--- TEXT PASSAGE ---
Can Men Dine Their Way to Higher Sperm Counts?
From the WebMD Archives
For the study, her team compared sperm counts among men who ate a healthy diet; a Western diet; a Danish diet rich in cold processed meats, whole grains, mayonnaise, cold fish, condiments and dairy; and a vegetarian-style diet rich in vegetables, soy milk and eggs, but no red meats or chicken. Median sperm counts were highest among men who ate a healthy diet (167 million), followed by the vegetarian-style diet (151 million) and the Danish diet (146 million). (Median means half had higher counts, half lower.)Men who followed a Western diet had the lowest median sperm count (122 million). They also had lower levels of some sex hormones that boost fertility, the investigators found. Because men self-reported their eating habits, there is room for error and the findings could be skewed, the researchers said. Dr. Christine Mullin, chief of fertility at North Shore University Hospital in Manhasset, N.Y., reviewed the findings.Mullin said that while many diets improve inflammation, heart and mental health, studies of dietary effects on fertility have been limited.
“It is well known that environmental effects of smoking, radiation, pesticides and heavy metals negatively affect spermatogenesis, but little is known on dietary effects on sperm quality,” she said. While these findings from Danish men may not apply to other populations, Mullin suggested it would be an important study to repeat in the United States, as the Western diet had the most negative effects on sperm quality. “If we could emphasize diet not only for women, but also for men in regard to fertility success, then we could improve the disease in a similar fashion that diet has improved cardiac health,” she said. The report was published online Feb. 21 in JAMA Network Open.
--- SOURCE MATERIAL ---
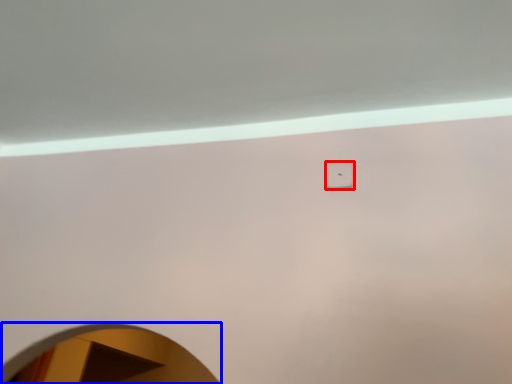
Question: Among these objects, which one is nearest to the camera, light switch (highlighted by a red box) or mirror (highlighted by a blue box)?

Choices:
 (A) light switch
 (B) mirror

Answer: (B)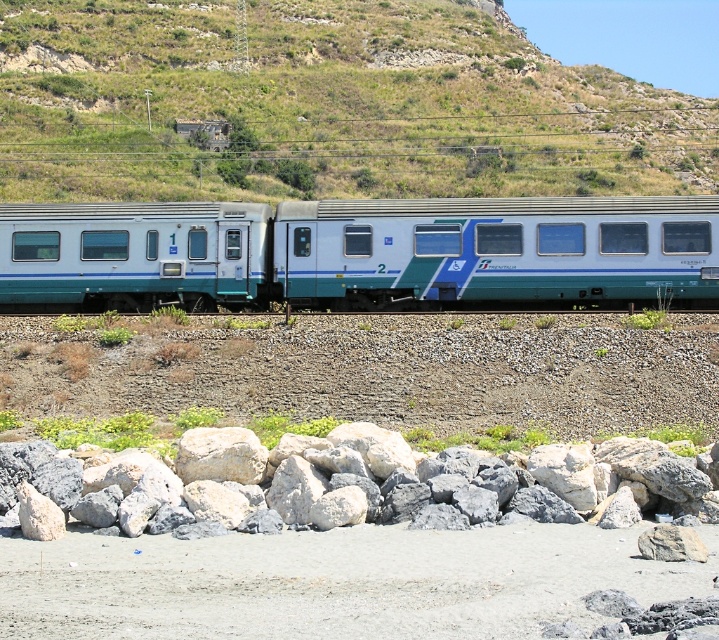
Question: Can you confirm if gray rock at lower left is positioned below matte blue train car at left?

Choices:
 (A) yes
 (B) no

Answer: (A)

Question: Can you confirm if green grassy hillside at upper center is wider than gray rock at lower left?

Choices:
 (A) no
 (B) yes

Answer: (B)

Question: Which point is farther to the camera?

Choices:
 (A) white glossy train car at center
 (B) gray rock at lower left
 (C) green grassy hillside at upper center
 (D) matte blue train car at left

Answer: (C)

Question: Which point is closer to the camera taking this photo?

Choices:
 (A) (47, 280)
 (B) (544, 106)

Answer: (A)

Question: Is white glossy train car at center behind gray rock at lower left?

Choices:
 (A) no
 (B) yes

Answer: (B)

Question: Based on their relative distances, which object is farther from the green grassy hillside at upper center?

Choices:
 (A) white glossy train car at center
 (B) matte blue train car at left

Answer: (B)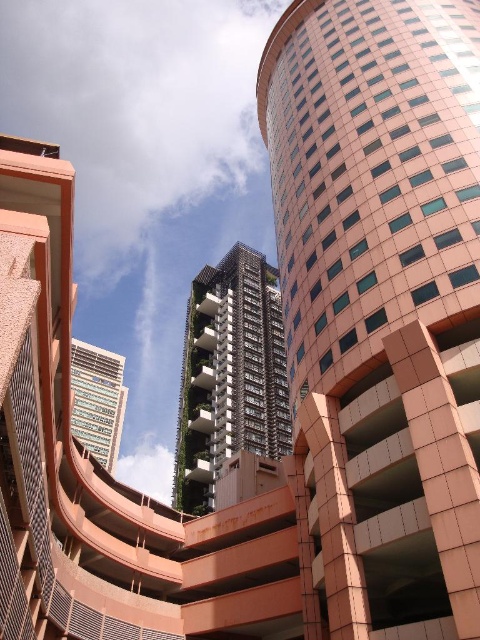
You are an architect evaluating the urban layout. Given the pink tile building at center and the green textured building at center, which one would cast a longer shadow during midday in this urban setting?

The pink tile building at center is much taller than the green textured building at center, so it would cast a longer shadow during midday.

You are standing in front of the modern urban landscape and want to determine the visibility of two points marked in the image. Which of the two points, point (379, 58) or point (81, 422), is more visible to you from your current position?

Point (379, 58) is closer to the viewer than point (81, 422), so it is more visible.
---
GOAL OF THE EXERCISE :: In the article on diet and sperm counts, which diet was linked to the highest median sperm count, and what was that count?

ANSWER TO THIS EXERCISE :: The healthy diet, with a median sperm count of 167 million.